*Provided text*
'''

Active‐Site Catalytic Efficiency of Acetylcholinesterase Molecular Forms in Electrophorus, Torpedo, Rat and Chicken

Abstract

The active sites of acetylcholinesterase multiple forms from four widely different zoological species (Electrophorus, Torpedo, rat and chicken) were titrated using a stable, irreversible phosphorylating inhibitor (O‐ethyl‐S²‐diisopropylaminoethyl methyl‐phosphonothionate). In all cases, we found that within a given species, the molecular forms we examined were equivalent in their catalytic activity per active site. As pure preparations of the molecular forms of Electrophorus acetylcholin‐esterase were available, we were able to establish that one inhibitor molecule binds per monomer unit for each of them. This had already been shown by several authors for the tetrameric globular form, but not for the tailed molecules. Analysis of the phosphorylation reaction showed that they are equally reactive. Under our experimental conditions, their turnover number per site was 4.4 × 10⁷ mol of acetylthiocholine hydrolysed · h⁻¹ at 28 °C, pH 7.0. The corresponding value was less than half for Torpedo (1.64 × 10⁷ mol · h⁻¹), and again lower for rat (1.32 × 10⁷ mol · h⁻¹). In the case of rat acetylcholinesterase, the activity per active site of solubilized (with or without Triton X‐100) and membrane‐bound enzyme were identical. We discuss the implications of these findings with respect to the quaternary structure of acetylcholinesterase, and to the physico‐chemical state and physiological properties of its molecular forms.

'''

*Assignment*
Reproduce the abstract on acetylcholinesterase molecular forms word for word, including its title.

*Dataset extract*
'''

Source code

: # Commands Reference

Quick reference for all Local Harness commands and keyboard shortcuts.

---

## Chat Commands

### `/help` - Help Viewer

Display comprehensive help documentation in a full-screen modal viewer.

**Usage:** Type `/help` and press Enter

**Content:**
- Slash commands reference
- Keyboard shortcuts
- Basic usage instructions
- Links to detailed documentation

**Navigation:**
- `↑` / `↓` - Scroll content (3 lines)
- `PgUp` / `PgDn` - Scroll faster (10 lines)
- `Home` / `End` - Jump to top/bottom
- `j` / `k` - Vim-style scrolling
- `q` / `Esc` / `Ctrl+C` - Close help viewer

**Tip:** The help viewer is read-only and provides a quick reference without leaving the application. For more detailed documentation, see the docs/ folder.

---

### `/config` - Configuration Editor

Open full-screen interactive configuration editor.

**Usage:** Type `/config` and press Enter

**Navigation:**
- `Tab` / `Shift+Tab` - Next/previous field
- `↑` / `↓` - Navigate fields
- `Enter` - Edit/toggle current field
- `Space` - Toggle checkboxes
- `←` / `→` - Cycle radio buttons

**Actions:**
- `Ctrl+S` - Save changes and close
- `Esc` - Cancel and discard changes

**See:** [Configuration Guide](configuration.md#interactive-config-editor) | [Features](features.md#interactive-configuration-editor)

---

'''

*Response to this exercise*
Active‐Site Catalytic Efficiency of Acetylcholinesterase Molecular Forms in Electrophorus, Torpedo, Rat and Chicken

Abstract

The active sites of acetylcholinesterase multiple forms from four widely different zoological species (Electrophorus, Torpedo, rat and chicken) were titrated using a stable, irreversible phosphorylating inhibitor (O‐ethyl‐S²‐diisopropylaminoethyl methyl‐phosphonothionate). In all cases, we found that within a given species, the molecular forms we examined were equivalent in their catalytic activity per active site. As pure preparations of the molecular forms of Electrophorus acetylcholin‐esterase were available, we were able to establish that one inhibitor molecule binds per monomer unit for each of them. This had already been shown by several authors for the tetrameric globular form, but not for the tailed molecules. Analysis of the phosphorylation reaction showed that they are equally reactive. Under our experimental conditions, their turnover number per site was 4.4 × 10⁷ mol of acetylthiocholine hydrolysed · h⁻¹ at 28 °C, pH 7.0. The corresponding value was less than half for Torpedo (1.64 × 10⁷ mol · h⁻¹), and again lower for rat (1.32 × 10⁷ mol · h⁻¹). In the case of rat acetylcholinesterase, the activity per active site of solubilized (with or without Triton X‐100) and membrane‐bound enzyme were identical. We discuss the implications of these findings with respect to the quaternary structure of acetylcholinesterase, and to the physico‐chemical state and physiological properties of its molecular forms.